With The F-8IIs on a northern intercept, Zen turned Hawk Four onto their noses and changed Hawk Three ’s course so he could fly by the 767 and continue out toward them. He was at 35,000 feet, about 8,000 higher than his target but lower than the Chinese Communist planes. He pushed his nose down slightly, figuring he would ride just above the airliner, close enough to get a good view but still give himself room to react to the Mainlanders.

The image of the 767 appeared in his screen, synthesized first by the long-range radar. He switched back to infrared, getting the now-familiar blur. The computer counted down the intercept in the lower left-hand side of the screen, time over miles. As he passed the five-mile mark, he saw the faint glow of the cabin lights.

“Looks like passengers aboard,” he told Dog.

* * *

Dog acknowledged and glanced at Delaney, who was already looking at him, probably ready with another warning about their dwindling fuel.

Before the copilot could do that, Danny Freah interrupted on the Dreamland Command frequency.

“Go ahead, Danny.”

“I have Stoner here. He has more information.”

There was a pause, some static on the line.

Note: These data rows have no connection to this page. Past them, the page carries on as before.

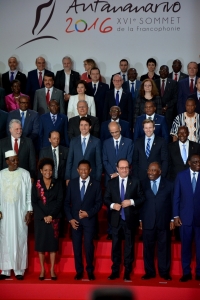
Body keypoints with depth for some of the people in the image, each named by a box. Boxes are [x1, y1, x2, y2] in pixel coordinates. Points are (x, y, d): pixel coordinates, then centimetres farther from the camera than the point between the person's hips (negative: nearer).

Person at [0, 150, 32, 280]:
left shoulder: (25, 174, -1)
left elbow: (29, 194, 0)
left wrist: (29, 211, -3)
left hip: (20, 212, -2)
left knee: (20, 240, 1)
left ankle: (19, 270, 8)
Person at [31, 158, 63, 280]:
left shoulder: (58, 184, 2)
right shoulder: (36, 185, 2)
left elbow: (60, 201, -3)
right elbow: (34, 202, -2)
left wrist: (51, 215, -13)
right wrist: (43, 216, -12)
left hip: (54, 218, 0)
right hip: (40, 218, 0)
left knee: (53, 243, 3)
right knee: (41, 243, 3)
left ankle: (52, 270, 11)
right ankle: (42, 270, 13)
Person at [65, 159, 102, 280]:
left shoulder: (96, 184, 0)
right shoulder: (72, 183, 5)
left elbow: (99, 203, 0)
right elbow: (67, 202, 6)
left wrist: (88, 213, -13)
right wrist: (70, 218, -4)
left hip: (89, 220, -2)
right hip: (75, 220, 2)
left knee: (89, 246, -2)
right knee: (77, 246, 5)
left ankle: (90, 271, 13)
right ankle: (79, 271, 16)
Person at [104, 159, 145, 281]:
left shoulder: (135, 182, 0)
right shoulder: (111, 183, 5)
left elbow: (142, 198, -2)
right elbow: (106, 199, 5)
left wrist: (132, 202, -17)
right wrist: (112, 205, -14)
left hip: (130, 219, -1)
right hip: (116, 219, 2)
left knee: (129, 245, 7)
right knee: (115, 245, 8)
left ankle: (127, 272, 17)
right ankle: (115, 271, 18)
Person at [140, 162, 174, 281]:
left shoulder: (169, 185, 4)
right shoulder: (143, 184, 4)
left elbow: (172, 203, 4)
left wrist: (172, 219, 0)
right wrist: (140, 219, 2)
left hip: (164, 222, 0)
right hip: (148, 222, 1)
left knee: (164, 247, 5)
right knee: (148, 248, 5)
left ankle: (164, 272, 17)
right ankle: (150, 272, 16)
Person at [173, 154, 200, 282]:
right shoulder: (181, 176, 5)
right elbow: (176, 197, 5)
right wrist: (176, 216, 0)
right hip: (185, 217, 1)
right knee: (186, 246, 7)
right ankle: (186, 273, 17)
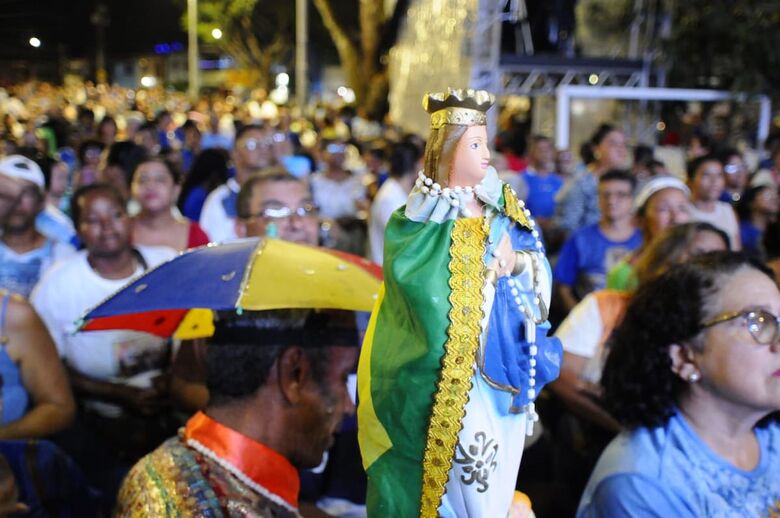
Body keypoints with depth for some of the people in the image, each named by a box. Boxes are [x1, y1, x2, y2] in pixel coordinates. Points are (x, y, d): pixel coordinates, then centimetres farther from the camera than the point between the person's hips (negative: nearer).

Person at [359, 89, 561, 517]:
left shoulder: (504, 205, 7)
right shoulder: (421, 220, -10)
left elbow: (540, 266, 4)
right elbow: (430, 291, -22)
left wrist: (519, 264, -16)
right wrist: (491, 264, -16)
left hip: (507, 361, 6)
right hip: (450, 371, -5)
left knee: (495, 478, 15)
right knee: (462, 480, 2)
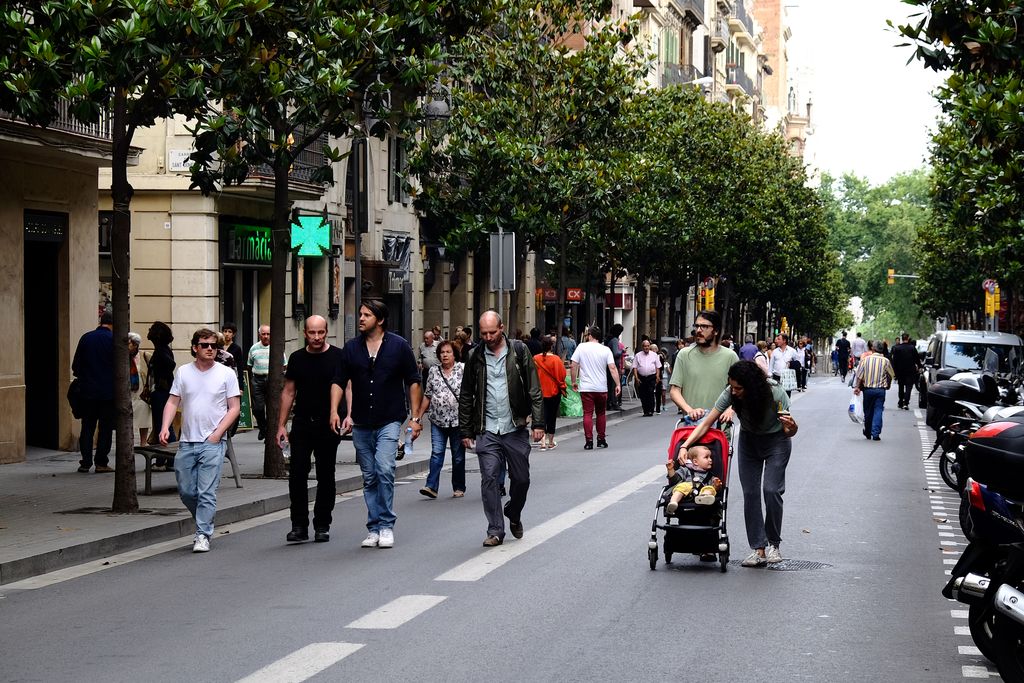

“Colonel, I found some sort of document here prepared by the man who did most of the work on the UAV and some weapons. They do have a nuke.”

“You sure?”

“Oh yeah. It’s not an ordinary nuke — it’s a neutron bomb. A scientist named Ai Hira Bai developed it. I’m looking at what I guess you’d call kind of his life story. I haven’t translated everything. It’s kind of rambling about his past and family and the Japanese. He was close to Chen Lee, but apparently Chen Lee died.”

“When?”

“Not clear. Recently, according to this. My guess is that if they have a bomb they’ll try to detonate it over the capital, kill the Chinese leadership. They’ll take out the leaders but spare the buildings. I’m pretty sure about that.”

“Thanks for the advice,” said Dog.

“One other thing — they have two bombs, not one.”

“Two? You’re sure?”

“The symbol for two happens to be one of the first things I ever learned,” he said. “Looks like two missiles in a box. Yeah, I’m sure.”

Aboard Island Flight A101 0331

Professor Ai felt the sweat starting to pour down the back of his neck. He was not worried about death; he was concerned with failure. They must launch the dragon plane with its bomb now, or they would fail. The communists and the Americans were too close.

“It is time,” he told Chen Lo Fann through the aircraft’s radio. “We must act.”

“Yes. Launch the plane.”

Ai went through the procedure quickly, directing the pilot to begin his descent only a few seconds after he had ascertained all was ready.

The small UAV fell free of the wing. Ai’s hands shook as he watched the plane’s progress on his computer screen.

He tapped the command and severed the communications tie. The computer program aboard the UAV would carry it on its way.

Now he could carry out his own plan.

“Change course,” he told the pilot, giving him new coordinates. Then he got up to go to the back of the aircraft.